Schools where a school leader demonstrates commitment to improving the literacy of all students can create time for students and also time for teachers – for them to talk about their students’ literacy needs, to analyze student work and student data, and to process and make sense of what they have learned in professional development.  Encouraging teachers to form teams, with common planning time for meetings, often results in more coordination of instruction and increases the likelihood that students who struggle will be identified and provided the help and services they need.  This was certainly the case in Alabama, where the professional development about reading was the stimulus for teachers to develop stronger communication within content areas and across grades as they worked to create a comprehensive literacy program in their schools.

Although there are many other steps districts can take, one very common approach is to allocate funding within the district or school budgets for secondary literacy coaches. The ideal is for each school to have its own literacy coach, who works with all teachers to help them modify their instruction and understand students’ literacy needs.  Coaches based at the district office can be effective too, so long as they actual spend time in the schools helping to maintain momentum for improving instruction.  The International Reading Association, in collaboration with several of the other content area associations, has published a useful guide for secondary literacy coaches (Carnegie Corporation of New York, 2006).  The guide presents standards that define the position of secondary literacy coach in general and provides specific descriptions of how coaches can work effectively in all the content areas.

References:

Heller, R., & Greenleaf, C.L. (2007).  Literacy instruction in the content areas:  Getting to the core of middle and high school improvement. Washington, DC:  Alliance for Excellent Education. Retrievable from http://all4ed.org/files/LitCon.pdf .

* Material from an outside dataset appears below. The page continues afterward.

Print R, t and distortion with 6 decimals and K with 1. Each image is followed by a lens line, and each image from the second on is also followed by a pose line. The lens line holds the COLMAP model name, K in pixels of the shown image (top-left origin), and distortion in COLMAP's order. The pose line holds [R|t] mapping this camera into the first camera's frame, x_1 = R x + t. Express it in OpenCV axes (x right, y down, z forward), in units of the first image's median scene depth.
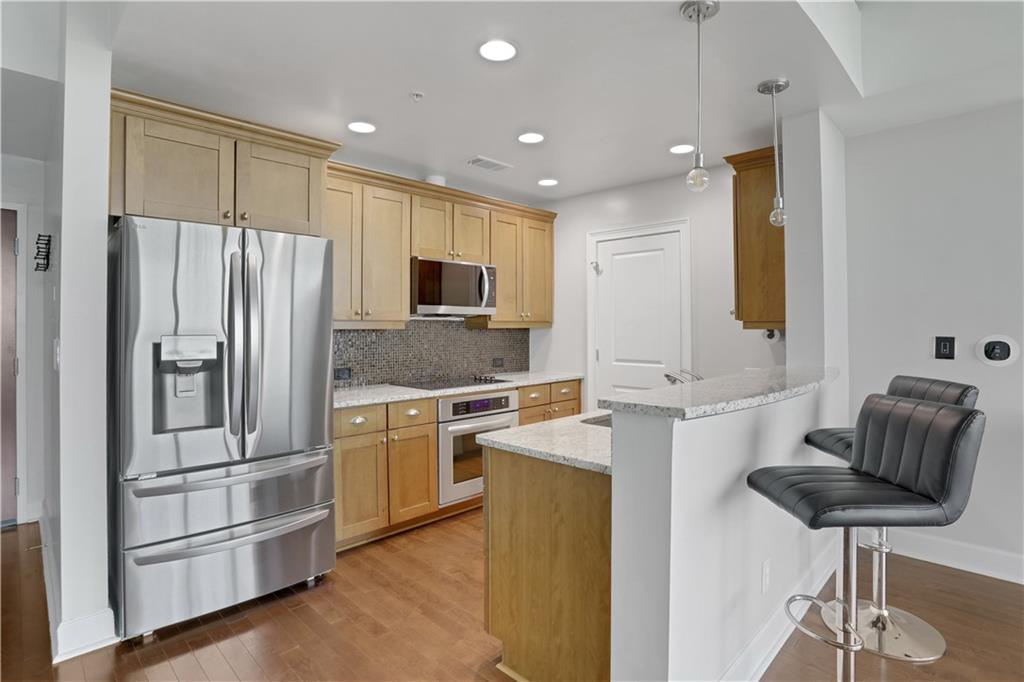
lens RADIAL K [[518.0, 0, 522.3], [0, 518.0, 325.1], [0, 0, 1]] dist [-0.047874, 0.016610]
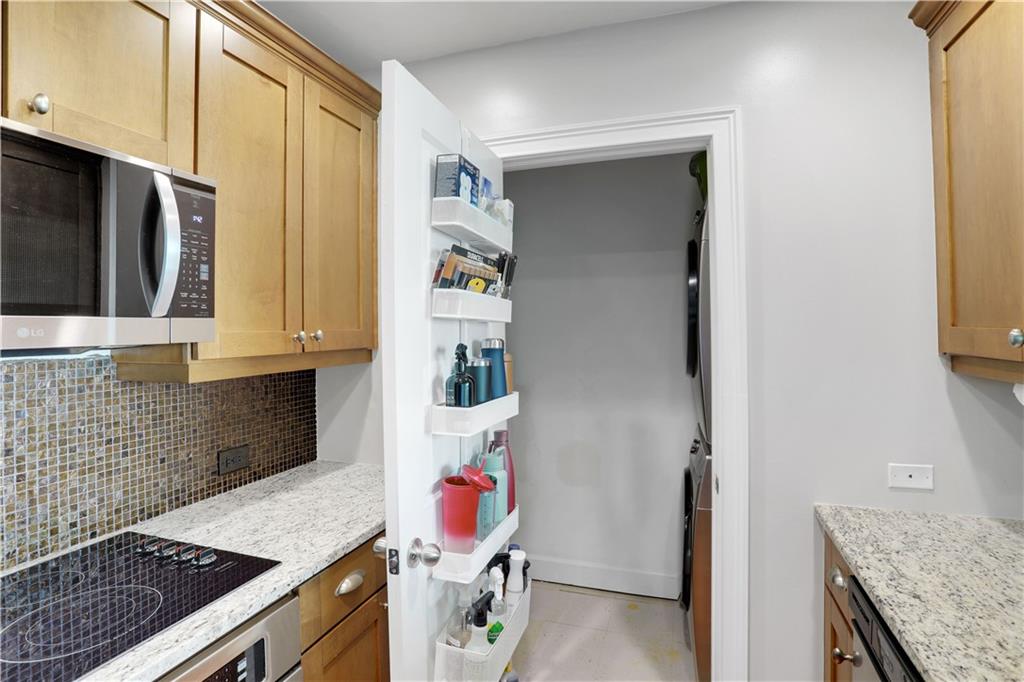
lens RADIAL K [[518.0, 0, 524.6], [0, 518.0, 320.3], [0, 0, 1]] dist [-0.047874, 0.016610]
pose [[0.903368, -0.003536, 0.428852, -0.015360], [0.007345, 0.999947, -0.007228, -0.030024], [-0.428804, 0.009679, 0.903346, 0.670200]]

International Reading Association.  (2006).  Standards for middle and high school literacy coaches.  New York:  Carnegie Corporation of New York. Retrievable from http://www.reading.org/General/CurrentResearch/Standards/CoachingStandards.aspx .

Kamil, M.L., Borman, G./d., Dole, J., Kral, C.C., Salinger, T., & Torgesen, J.  (2008).  Improving adolescent literacy:  Effective classroom and intervnetion practices:  A Practice Guide (NCEE # 2008-4027).  Washington, DC:  Natinal Center for Education Evaluation and Regional Assistance, Institute of Education Sciences, U.S. Department of Education.  Retrievable from http://ies.ed.gov/ncee/wwc .

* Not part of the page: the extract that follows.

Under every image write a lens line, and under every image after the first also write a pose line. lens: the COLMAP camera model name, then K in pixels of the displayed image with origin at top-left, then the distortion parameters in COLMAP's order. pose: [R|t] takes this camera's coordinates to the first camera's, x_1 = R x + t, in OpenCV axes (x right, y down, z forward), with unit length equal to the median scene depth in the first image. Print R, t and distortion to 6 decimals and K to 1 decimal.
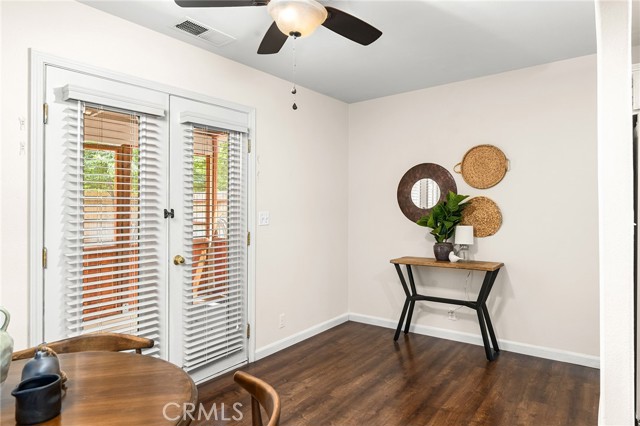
lens RADIAL K [[410.8, 0, 320.5], [0, 410.8, 200.1], [0, 0, 1]] dist [-0.001660, -0.000531]
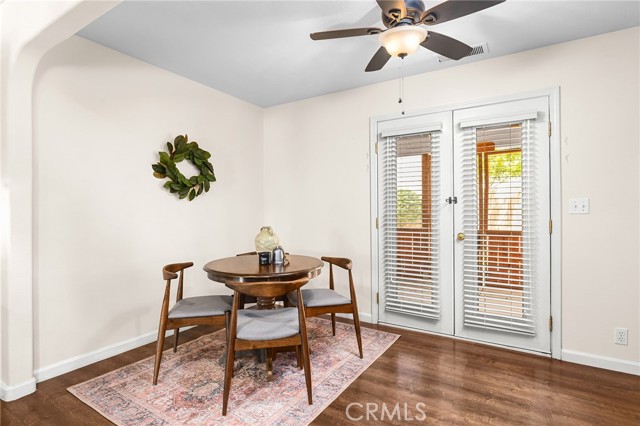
lens RADIAL K [[328.0, 0, 320.0], [0, 328.0, 213.0], [0, 0, 1]] dist [0.001411, 0.000442]
pose [[0.048814, 0.001649, -0.998807, 0.655504], [0.005049, 0.999985, 0.001898, 0.067941], [0.998795, -0.005136, 0.048805, 0.505188]]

Salinger, T. (2007). Emergence of a Secondary Reading Initiative in Alabama. In J. Lewis & G. Moorman (Eds.). Adolescent Literacy Instruction:  Policies and Promising Practices . (pp. 46 – 55). Newark, DE:  International Reading Association, 2007. Retrievable from http://www.reading.org/Publish.aspx?page=/publications/bbv/books/bk623/toc.html&mode=redirect .

Salinger, T., & Bacevich, A.  (2006).Sustaining a Focus on Secondary Reading:  Lessons and Recommendations from the Alabama Reading Initiative (A Report to Carnegie Corporation of New York). Washington, DC:  American Institutes for Research. Retrievable from www.air.org.